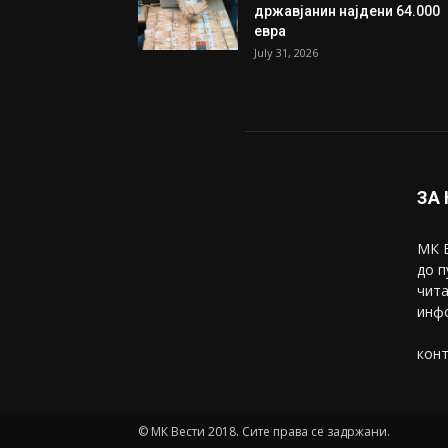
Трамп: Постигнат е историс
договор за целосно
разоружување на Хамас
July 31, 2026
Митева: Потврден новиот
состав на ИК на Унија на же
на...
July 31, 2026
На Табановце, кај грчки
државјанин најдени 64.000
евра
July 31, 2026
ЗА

──────────

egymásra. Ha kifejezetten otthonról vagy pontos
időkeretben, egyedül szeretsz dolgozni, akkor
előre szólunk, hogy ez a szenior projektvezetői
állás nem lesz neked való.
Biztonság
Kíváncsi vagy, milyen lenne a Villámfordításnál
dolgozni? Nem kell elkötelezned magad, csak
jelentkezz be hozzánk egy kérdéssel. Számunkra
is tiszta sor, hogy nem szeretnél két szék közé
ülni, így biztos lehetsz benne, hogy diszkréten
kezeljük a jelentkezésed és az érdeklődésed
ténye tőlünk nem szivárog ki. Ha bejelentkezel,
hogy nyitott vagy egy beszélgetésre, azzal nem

──────────

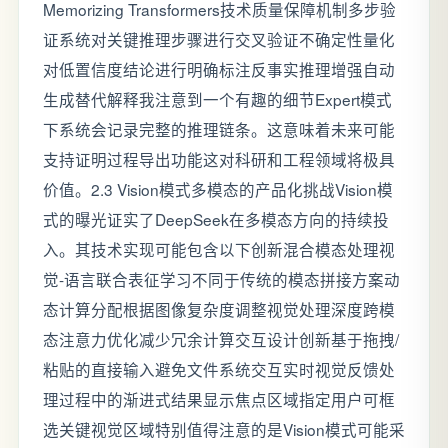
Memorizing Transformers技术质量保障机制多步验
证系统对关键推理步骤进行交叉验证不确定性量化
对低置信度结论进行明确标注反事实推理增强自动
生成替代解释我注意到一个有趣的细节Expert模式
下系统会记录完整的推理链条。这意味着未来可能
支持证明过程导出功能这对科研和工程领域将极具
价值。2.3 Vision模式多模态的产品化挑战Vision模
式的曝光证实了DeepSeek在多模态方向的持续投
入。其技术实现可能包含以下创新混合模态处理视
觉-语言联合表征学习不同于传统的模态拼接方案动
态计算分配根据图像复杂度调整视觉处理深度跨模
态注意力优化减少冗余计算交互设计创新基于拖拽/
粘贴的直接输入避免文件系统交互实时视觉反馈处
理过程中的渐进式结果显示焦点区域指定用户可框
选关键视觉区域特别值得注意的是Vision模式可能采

──────────

What the task requires
Copy each line from the entries above that has the word "hogy" in it.

Exercise answer
előre szólunk, hogy ez a szenior projektvezetői
is tiszta sor, hogy nem szeretnél két szék közé
ülni, így biztos lehetsz benne, hogy diszkréten
hogy nyitott vagy egy beszélgetésre, azzal nem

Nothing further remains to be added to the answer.